Tag: Rape

  • His SAT scores are high

    Won’t somebody please think of the rapist?

    Again.

    A judge suggested that a teenage boy accused of raping a drunk girl at a party should be treated leniently because he came from “a good family”, and cast doubt on whether such an attack amounted to rape at all.

    Judge James Troiano in New Jersey made the remarks while ruling that the boy, who was identified only as “GMC”, should not face trial as an adult for allegedly raping a 16-year-old girl while recording the incident on his mobile phone.

    “This young man comes from a good family who put him into an excellent school where he was doing extremely well,” Troiano said. “He is clearly a candidate for not just college but probably for a good college. His scores for college entry were very high.” Troiano, 69, also noted that the boy was an Eagle Scout.

    Trying minors as adults is one thing, and claiming that coming from a good family is a reason to brush off rape is quite quite another.

    We saw the same thing with Brock Turner; we saw it with Steubenville; we see it regularly. Judges, and sometimes juries, worry about the waste of these valuable boys while the raped girl becomes just some annoying accident that happened to a boy.

    Investigators said GMC sent a clip of the alleged rape to seven of his friends, and later sent a text adding: “When your first time having sex is rape.” Yet Troiano suggested that, in his view, the alleged incident was a sexual assault rather than a rape.

    Sending a clip to friends is so beyond despicable I can’t deal with it. I get so sick of the depth and energy with which too many male people hate female people. “Haiy doodz look at this slag I raped while she was drunk hurr hurr.” Pathetic that one of them is a Supreme Court justice now, isn’t it.
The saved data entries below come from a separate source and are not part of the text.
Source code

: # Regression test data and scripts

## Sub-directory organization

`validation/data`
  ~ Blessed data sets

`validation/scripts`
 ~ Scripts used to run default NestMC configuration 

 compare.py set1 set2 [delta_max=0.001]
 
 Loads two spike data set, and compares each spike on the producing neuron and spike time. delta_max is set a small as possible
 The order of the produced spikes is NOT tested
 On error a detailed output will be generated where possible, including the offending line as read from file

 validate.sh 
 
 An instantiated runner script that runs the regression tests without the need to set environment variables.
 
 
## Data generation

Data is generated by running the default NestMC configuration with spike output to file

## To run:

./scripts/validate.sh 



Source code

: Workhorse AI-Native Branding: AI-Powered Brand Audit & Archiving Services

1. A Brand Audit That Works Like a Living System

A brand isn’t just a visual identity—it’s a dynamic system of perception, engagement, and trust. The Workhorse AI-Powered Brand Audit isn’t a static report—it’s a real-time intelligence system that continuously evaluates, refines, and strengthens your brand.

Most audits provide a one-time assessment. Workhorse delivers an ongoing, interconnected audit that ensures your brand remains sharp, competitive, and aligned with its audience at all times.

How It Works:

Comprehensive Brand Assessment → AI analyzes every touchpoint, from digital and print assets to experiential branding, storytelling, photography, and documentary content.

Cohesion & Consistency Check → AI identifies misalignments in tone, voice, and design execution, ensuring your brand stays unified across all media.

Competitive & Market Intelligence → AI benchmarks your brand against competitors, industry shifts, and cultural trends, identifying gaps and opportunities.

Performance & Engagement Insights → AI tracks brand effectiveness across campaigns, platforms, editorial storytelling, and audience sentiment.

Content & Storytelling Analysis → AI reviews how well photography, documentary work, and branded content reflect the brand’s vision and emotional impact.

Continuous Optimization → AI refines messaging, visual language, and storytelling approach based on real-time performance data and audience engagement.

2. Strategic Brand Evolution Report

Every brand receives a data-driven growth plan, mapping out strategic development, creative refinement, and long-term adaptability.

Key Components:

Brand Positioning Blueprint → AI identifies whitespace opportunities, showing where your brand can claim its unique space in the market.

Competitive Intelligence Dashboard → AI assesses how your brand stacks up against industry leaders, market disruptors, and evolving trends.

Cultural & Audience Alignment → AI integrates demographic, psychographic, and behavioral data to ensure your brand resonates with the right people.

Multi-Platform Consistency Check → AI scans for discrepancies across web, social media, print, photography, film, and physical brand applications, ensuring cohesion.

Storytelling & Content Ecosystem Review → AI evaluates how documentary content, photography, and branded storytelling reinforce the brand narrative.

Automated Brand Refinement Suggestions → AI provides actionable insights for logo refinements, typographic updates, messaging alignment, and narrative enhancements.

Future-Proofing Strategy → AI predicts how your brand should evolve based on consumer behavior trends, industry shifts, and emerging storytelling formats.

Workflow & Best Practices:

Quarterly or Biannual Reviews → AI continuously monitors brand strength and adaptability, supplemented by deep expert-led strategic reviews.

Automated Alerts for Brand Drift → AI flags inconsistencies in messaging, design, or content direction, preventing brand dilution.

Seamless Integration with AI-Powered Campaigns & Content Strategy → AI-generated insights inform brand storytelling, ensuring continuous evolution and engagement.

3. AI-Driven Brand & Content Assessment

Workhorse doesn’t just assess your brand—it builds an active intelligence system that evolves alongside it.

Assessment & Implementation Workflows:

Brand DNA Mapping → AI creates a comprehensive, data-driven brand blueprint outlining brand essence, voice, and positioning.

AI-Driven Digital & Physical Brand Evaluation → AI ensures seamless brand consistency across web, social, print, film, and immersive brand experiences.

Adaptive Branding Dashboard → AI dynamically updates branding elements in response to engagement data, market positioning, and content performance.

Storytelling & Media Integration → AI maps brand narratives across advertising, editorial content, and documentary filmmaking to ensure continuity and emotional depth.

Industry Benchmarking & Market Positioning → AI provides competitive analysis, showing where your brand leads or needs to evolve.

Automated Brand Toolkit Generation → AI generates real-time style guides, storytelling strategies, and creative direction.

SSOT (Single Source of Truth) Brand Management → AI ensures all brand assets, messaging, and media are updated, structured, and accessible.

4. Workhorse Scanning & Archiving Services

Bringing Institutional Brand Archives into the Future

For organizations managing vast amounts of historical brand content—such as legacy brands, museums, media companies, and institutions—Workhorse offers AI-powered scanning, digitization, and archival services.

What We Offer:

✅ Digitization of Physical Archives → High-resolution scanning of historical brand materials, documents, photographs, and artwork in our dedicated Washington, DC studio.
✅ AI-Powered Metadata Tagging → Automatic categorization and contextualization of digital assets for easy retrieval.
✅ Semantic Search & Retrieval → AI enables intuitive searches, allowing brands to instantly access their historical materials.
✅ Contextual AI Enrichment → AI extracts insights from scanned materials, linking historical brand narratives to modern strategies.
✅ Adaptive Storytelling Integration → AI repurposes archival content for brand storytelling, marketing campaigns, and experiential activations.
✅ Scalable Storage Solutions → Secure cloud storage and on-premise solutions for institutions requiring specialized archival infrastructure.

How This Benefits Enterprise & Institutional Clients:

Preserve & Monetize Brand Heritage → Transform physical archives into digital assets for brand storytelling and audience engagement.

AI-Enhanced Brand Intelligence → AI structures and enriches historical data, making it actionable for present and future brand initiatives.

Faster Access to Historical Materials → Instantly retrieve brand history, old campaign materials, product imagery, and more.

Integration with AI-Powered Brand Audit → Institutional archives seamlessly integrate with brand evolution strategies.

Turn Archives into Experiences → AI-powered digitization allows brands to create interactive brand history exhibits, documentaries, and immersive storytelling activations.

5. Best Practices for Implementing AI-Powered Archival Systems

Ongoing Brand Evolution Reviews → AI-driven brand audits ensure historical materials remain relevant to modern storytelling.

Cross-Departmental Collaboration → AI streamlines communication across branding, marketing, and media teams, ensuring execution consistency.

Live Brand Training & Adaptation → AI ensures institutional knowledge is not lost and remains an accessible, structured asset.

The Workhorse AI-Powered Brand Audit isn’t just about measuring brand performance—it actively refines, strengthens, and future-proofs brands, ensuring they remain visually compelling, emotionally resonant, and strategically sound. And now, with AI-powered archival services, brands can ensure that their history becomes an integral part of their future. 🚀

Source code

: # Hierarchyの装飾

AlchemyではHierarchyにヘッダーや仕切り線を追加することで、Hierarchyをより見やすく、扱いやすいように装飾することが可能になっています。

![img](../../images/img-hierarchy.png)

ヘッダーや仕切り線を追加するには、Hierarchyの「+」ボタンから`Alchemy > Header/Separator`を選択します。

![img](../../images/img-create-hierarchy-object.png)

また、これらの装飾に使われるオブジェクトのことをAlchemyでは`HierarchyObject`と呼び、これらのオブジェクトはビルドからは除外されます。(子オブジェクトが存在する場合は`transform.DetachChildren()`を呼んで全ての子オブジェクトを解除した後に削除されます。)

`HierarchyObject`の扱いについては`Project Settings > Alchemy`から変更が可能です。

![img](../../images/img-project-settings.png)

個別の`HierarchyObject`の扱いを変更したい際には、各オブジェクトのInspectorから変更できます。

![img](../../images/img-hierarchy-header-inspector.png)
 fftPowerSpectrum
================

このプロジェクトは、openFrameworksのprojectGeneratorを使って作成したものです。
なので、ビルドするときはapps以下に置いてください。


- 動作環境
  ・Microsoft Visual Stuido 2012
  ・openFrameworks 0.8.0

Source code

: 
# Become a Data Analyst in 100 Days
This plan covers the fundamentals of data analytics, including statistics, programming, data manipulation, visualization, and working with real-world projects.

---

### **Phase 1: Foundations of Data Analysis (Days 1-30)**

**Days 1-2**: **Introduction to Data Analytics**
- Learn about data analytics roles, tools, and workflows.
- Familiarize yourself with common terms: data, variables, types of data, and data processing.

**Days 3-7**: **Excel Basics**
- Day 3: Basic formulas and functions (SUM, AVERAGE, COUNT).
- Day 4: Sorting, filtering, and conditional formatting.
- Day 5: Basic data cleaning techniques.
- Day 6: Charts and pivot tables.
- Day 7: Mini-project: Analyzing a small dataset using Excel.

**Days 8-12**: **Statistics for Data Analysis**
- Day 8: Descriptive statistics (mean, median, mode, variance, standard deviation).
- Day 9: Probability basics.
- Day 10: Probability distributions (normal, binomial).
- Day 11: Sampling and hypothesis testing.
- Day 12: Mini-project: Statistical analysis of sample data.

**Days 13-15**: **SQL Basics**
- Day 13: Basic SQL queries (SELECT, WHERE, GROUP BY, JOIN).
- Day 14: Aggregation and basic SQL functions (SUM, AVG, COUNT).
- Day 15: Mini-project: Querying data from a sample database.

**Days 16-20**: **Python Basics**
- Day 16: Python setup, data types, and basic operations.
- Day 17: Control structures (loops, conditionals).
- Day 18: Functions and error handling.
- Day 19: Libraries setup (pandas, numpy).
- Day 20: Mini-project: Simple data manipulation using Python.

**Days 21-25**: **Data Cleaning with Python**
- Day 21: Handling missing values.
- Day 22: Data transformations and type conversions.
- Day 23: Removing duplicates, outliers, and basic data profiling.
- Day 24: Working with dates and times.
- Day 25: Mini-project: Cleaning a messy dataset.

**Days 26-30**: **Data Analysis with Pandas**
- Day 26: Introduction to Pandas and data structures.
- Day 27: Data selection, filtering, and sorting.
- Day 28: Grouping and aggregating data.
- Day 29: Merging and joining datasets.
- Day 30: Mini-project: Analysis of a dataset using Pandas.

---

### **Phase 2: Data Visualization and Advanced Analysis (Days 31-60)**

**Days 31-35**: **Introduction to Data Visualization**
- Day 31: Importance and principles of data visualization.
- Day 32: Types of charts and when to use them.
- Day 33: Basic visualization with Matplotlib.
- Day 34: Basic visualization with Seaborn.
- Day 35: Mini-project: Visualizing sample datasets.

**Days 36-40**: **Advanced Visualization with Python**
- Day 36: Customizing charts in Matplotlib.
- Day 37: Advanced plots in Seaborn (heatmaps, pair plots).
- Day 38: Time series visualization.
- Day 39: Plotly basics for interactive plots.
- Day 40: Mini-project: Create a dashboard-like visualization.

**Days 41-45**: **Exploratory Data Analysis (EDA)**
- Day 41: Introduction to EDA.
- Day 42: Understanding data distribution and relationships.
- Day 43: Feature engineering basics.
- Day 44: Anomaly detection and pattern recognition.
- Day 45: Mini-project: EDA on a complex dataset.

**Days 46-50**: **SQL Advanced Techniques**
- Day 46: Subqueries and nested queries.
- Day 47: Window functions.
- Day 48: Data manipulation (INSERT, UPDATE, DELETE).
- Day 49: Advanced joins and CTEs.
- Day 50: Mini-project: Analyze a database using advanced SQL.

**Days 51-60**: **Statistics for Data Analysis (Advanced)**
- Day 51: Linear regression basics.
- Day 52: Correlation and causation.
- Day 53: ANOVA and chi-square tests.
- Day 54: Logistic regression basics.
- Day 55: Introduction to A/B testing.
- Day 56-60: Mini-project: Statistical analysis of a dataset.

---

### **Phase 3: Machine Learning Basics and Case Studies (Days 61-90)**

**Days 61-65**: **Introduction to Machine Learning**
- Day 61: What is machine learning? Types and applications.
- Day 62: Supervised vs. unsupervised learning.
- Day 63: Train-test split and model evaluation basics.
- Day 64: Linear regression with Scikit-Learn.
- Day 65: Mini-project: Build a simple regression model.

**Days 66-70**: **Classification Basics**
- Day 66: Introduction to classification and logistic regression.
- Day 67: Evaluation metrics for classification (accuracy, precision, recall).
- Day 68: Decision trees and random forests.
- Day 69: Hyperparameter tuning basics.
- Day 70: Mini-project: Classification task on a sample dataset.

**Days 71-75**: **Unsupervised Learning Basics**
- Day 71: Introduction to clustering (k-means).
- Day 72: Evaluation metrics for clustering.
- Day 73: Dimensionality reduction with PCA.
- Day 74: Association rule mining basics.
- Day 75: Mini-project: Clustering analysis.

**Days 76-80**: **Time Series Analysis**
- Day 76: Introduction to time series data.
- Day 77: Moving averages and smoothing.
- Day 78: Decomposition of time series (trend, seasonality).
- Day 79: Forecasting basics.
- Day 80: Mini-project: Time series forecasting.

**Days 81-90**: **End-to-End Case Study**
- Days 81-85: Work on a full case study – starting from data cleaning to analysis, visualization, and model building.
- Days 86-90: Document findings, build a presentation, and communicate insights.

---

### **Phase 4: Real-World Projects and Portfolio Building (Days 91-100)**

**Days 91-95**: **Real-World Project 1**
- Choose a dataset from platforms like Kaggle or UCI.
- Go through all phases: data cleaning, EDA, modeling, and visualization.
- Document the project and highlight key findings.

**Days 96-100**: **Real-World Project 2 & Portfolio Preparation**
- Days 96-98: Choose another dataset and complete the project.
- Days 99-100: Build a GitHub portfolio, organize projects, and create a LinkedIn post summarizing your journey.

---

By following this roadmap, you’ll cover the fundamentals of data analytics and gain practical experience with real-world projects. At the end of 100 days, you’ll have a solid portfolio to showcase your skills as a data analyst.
    Prosecutors had alleged that GMC’s attack had been “sophisticated and predatory” and that he showed “calculated and cruel” behaviour by filming the incident, sharing the footage and then lying about it.

    Damn right.

    But Troiano refused, pointing to GMC’s background and saying that, in his view, a “traditional case of rape” involved more than one attacker using a weapon to take advantage of a victim in a remote location.

    All those other rapes that are so commonplace are thus just a bit of fun among the boys, while genuine rape hardly ever happens. Convenient for some.

    Updating to add an informative comment by Screechy Monkey at Miscellany Room that I hadn’t seen:

    “And there’s a big problem I can see: initially the victim and her parents weren’t asking for charges, they just wanted the perpetrator and his friends to stop circulating the video of it. (Yes, that’s right, he was dumb enough to video it — and text it to his friends with the message “when your first time having sex was rape.” But hey, Eagle Scout honor student!) So the police actually instructed the kids to delete the video, and now nobody has a copy of it. I don’t know enough about criminal law to say how that’s going to play out — the state actually directed the destruction of potentially exculpatory evidence, but on the other hand, the defendant himself had a copy too that he also chose to delete so maybe it’s not Brady material.”

  • She’s 11 years old. It shouldn’t have happened.

    Last week the New York Times reported that an 11-year-old girl was gang-raped in a Texas town. It also reported a bunch of people saying she dressed like an adult and that the rapists would have to live with this for the rest of their lives. It forgot to say that the girl might have some displeasure with the whole situation too. People were disgusted. The Public Editor (as they call him) said they had a point. But…

    My assessment is that the outrage is understandable. The story dealt with a hideous crime but addressed concerns about the ruined lives of the perpetrators without acknowledging the obvious: concern for the victim.

    Yes; good; but…..

    The Associated Press handled the story more deftly, I think. Its piece on the crime also noted the community view that the girl dressed provocatively and even the view of some that the girl may have been culpable somehow. But the AP also quoted someone in the community saying: “She’s 11 years old. It shouldn’t have happened. That’s a child. Somebody should have said, ‘What we are doing is wrong.’”

    Um…..so if it’s not a child it’s ok? If the raped girl or woman is 17 or 25 or 40 or 70 it’s ok?

    It’s weird the way people think about rape. Still, after all this time, when we’ve gone over it and gone over it. Nobody thinks of murder or assault or robbery that way, but rape is still sort of kind of the raped woman’s fault.